EXERCISE DIRECTIONS
Restate each record below word for word, skipping images.

RECORDS FOR THIS TASK
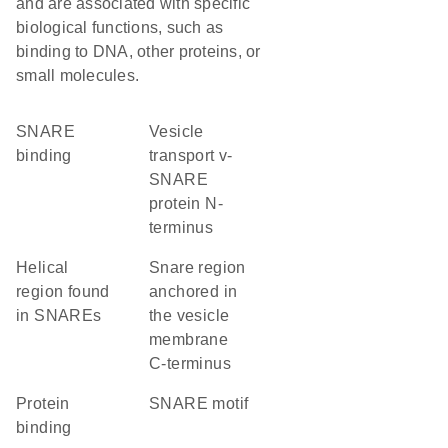
and are associated with specific
biological functions, such as
binding to DNA, other proteins, or
small molecules.
SNARE
Vesicle
binding
transport v-
SNARE
protein N-
terminus
Helical
Snare region
region found
anchored in
in SNAREs
the vesicle
membrane
C-terminus
protein
SNARE motif
binding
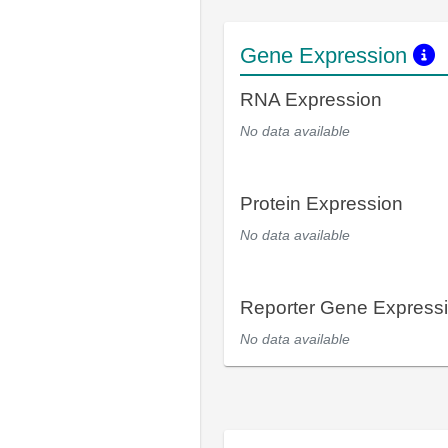
Gene Expression
RNA Expression
No data available
Protein Expression
No data available
Reporter Gene Express
No data available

SOLUTION FOR THIS EXERCISE
and are associated with specific
biological functions, such as
binding to DNA, other proteins, or
small molecules.
SNARE
Vesicle
binding
transport v-
SNARE
protein N-
terminus
Helical
Snare region
region found
anchored in
in SNAREs
the vesicle
membrane
C-terminus
protein
SNARE motif
binding
Gene Expression
RNA Expression
No data available
Protein Expression
No data available
Reporter Gene Express
No data available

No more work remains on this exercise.